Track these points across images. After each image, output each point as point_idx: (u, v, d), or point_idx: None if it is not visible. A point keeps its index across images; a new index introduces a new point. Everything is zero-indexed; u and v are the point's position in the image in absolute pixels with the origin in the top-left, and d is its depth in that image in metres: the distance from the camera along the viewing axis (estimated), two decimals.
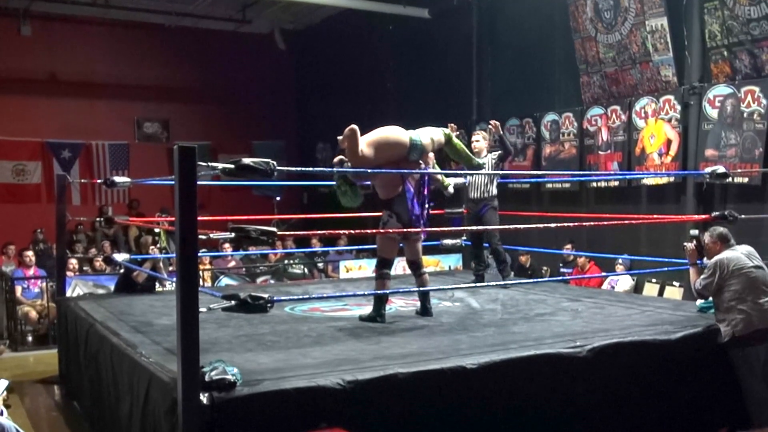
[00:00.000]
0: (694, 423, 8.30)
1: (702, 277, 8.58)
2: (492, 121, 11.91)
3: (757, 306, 8.30)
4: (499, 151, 11.52)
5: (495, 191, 11.67)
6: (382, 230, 9.11)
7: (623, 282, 14.47)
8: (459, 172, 11.58)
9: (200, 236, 6.43)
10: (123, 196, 23.09)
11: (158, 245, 17.56)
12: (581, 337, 7.99)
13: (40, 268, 16.27)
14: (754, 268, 8.48)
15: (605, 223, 12.36)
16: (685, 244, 9.34)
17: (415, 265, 9.55)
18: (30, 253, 16.48)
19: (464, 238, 13.69)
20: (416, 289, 9.22)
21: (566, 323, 9.01)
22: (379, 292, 9.11)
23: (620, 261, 14.60)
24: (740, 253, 8.57)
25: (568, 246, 15.53)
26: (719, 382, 8.47)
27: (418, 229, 9.22)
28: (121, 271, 12.94)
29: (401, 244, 9.63)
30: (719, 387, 8.47)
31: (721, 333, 8.40)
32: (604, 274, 14.42)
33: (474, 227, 11.89)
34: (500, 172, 11.64)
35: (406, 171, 9.07)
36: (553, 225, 11.47)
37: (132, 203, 22.91)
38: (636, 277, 14.78)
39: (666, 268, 12.38)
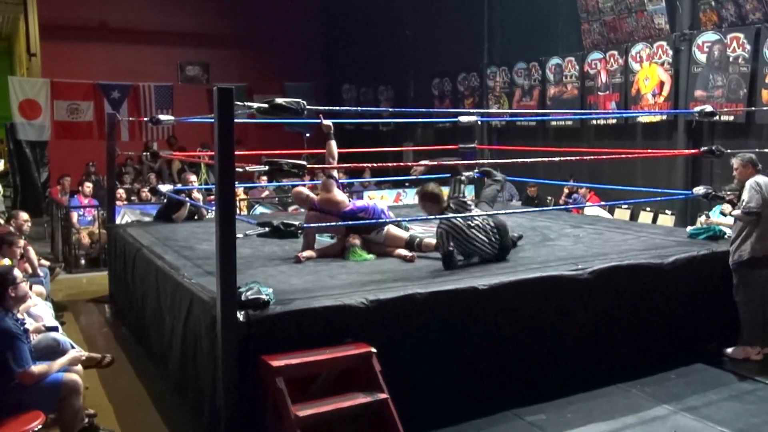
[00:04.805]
0: (684, 338, 8.25)
1: (745, 196, 8.16)
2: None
3: None
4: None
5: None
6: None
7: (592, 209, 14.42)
8: (472, 111, 11.42)
9: (237, 169, 6.35)
10: (167, 133, 23.03)
11: (199, 177, 17.53)
12: (582, 261, 7.94)
13: (92, 198, 16.28)
14: None
15: (604, 157, 12.28)
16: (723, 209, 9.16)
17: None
18: (89, 184, 16.49)
19: (476, 170, 13.60)
20: (437, 216, 8.89)
21: (569, 248, 8.93)
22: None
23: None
24: None
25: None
26: (708, 302, 8.41)
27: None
28: (164, 200, 12.88)
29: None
30: (707, 306, 8.41)
31: (733, 252, 8.26)
32: (602, 203, 14.33)
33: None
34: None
35: None
36: (557, 159, 11.32)
37: (170, 139, 22.79)
38: (632, 206, 14.79)
39: (659, 198, 12.30)
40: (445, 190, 8.68)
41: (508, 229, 8.33)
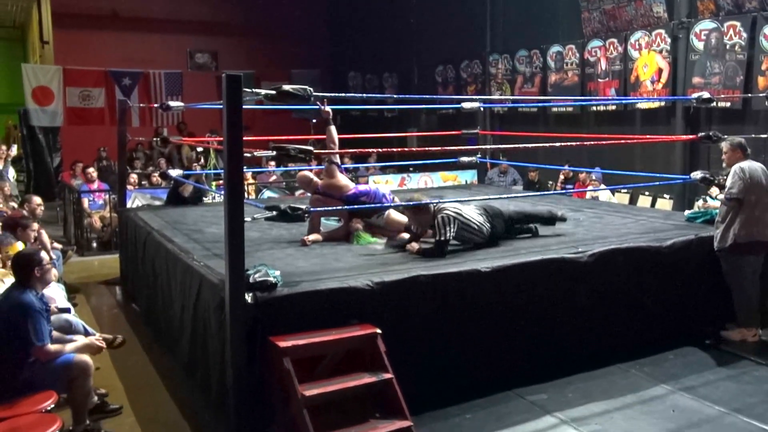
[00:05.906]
0: (682, 320, 8.24)
1: (729, 182, 8.11)
2: None
3: (761, 220, 8.04)
4: None
5: None
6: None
7: (603, 194, 14.33)
8: (475, 97, 11.38)
9: (245, 154, 6.34)
10: (176, 119, 23.03)
11: (209, 163, 17.55)
12: (583, 244, 7.92)
13: (103, 183, 16.29)
14: (767, 183, 8.15)
15: (604, 142, 12.25)
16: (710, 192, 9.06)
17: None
18: (92, 169, 16.50)
19: (479, 155, 13.59)
20: (439, 201, 8.91)
21: (569, 231, 8.90)
22: None
23: (594, 176, 14.53)
24: (758, 167, 8.17)
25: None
26: (706, 284, 8.38)
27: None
28: (172, 183, 12.93)
29: None
30: (706, 288, 8.38)
31: (718, 238, 8.20)
32: (603, 187, 14.30)
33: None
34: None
35: None
36: (557, 144, 11.31)
37: (180, 125, 22.81)
38: (630, 190, 14.76)
39: (657, 183, 12.27)
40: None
41: (503, 213, 8.28)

- _Task to complete_:
Give the records back verbatim, pictures excluded.

- _Task solution_:
Track these points across images. After each image, output each point as point_idx: (u, v, d), or point_idx: None if it is not visible. A point keeps its index across images; a new index introduces a new point. Everything is zero-indexed; u and v are the point's position in the image in absolute pixels with the origin in the top-left, and d is its depth in that image in metres: the distance from the camera along the viewing axis (estimated), two decimals.
[00:00.000]
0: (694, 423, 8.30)
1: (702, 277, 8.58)
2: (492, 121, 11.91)
3: (757, 306, 8.30)
4: (499, 151, 11.52)
5: (495, 191, 11.67)
6: (382, 230, 9.11)
7: (623, 282, 14.47)
8: (459, 172, 11.58)
9: (200, 236, 6.43)
10: (123, 196, 23.09)
11: (158, 245, 17.56)
12: (581, 337, 7.99)
13: (40, 268, 16.27)
14: (754, 268, 8.48)
15: (605, 223, 12.36)
16: (685, 244, 9.34)
17: (415, 265, 9.55)
18: (30, 253, 16.48)
19: (464, 238, 13.69)
20: (416, 289, 9.22)
21: (566, 323, 9.01)
22: (379, 292, 9.11)
23: (620, 261, 14.60)
24: (740, 253, 8.57)
25: (568, 246, 15.53)
26: (719, 382, 8.47)
27: (418, 229, 9.22)
28: (121, 271, 12.94)
29: (401, 244, 9.63)
30: (719, 387, 8.47)
31: (721, 333, 8.40)
32: (604, 274, 14.42)
33: (474, 227, 11.89)
34: (500, 172, 11.64)
35: (406, 171, 9.07)
36: (553, 225, 11.47)
37: (132, 203, 22.91)
38: (636, 277, 14.78)
39: (666, 268, 12.38)
[00:04.805]
0: (684, 338, 8.25)
1: (745, 196, 8.16)
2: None
3: None
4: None
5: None
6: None
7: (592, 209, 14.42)
8: (472, 111, 11.42)
9: (237, 169, 6.35)
10: (167, 133, 23.03)
11: (199, 177, 17.53)
12: (582, 261, 7.94)
13: (92, 198, 16.28)
14: None
15: (604, 157, 12.28)
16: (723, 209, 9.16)
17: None
18: (89, 184, 16.49)
19: (476, 170, 13.60)
20: (437, 216, 8.89)
21: (569, 248, 8.93)
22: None
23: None
24: None
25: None
26: (708, 302, 8.41)
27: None
28: (164, 200, 12.88)
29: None
30: (707, 306, 8.41)
31: (733, 252, 8.26)
32: (602, 203, 14.33)
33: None
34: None
35: None
36: (557, 159, 11.32)
37: (170, 139, 22.79)
38: (632, 206, 14.79)
39: (659, 198, 12.30)
40: (445, 190, 8.68)
41: (508, 229, 8.33)
[00:05.906]
0: (682, 320, 8.24)
1: (729, 182, 8.11)
2: None
3: (761, 220, 8.04)
4: None
5: None
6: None
7: (603, 194, 14.33)
8: (475, 97, 11.38)
9: (245, 154, 6.34)
10: (176, 119, 23.03)
11: (209, 163, 17.55)
12: (583, 244, 7.92)
13: (103, 183, 16.29)
14: (767, 183, 8.15)
15: (604, 142, 12.25)
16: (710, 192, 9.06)
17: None
18: (92, 169, 16.50)
19: (479, 155, 13.59)
20: (439, 201, 8.91)
21: (569, 231, 8.90)
22: None
23: (594, 176, 14.53)
24: (758, 167, 8.17)
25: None
26: (706, 284, 8.38)
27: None
28: (172, 183, 12.93)
29: None
30: (706, 288, 8.38)
31: (718, 238, 8.20)
32: (603, 187, 14.30)
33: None
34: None
35: None
36: (557, 144, 11.31)
37: (180, 125, 22.81)
38: (630, 190, 14.76)
39: (657, 183, 12.27)
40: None
41: (503, 213, 8.28)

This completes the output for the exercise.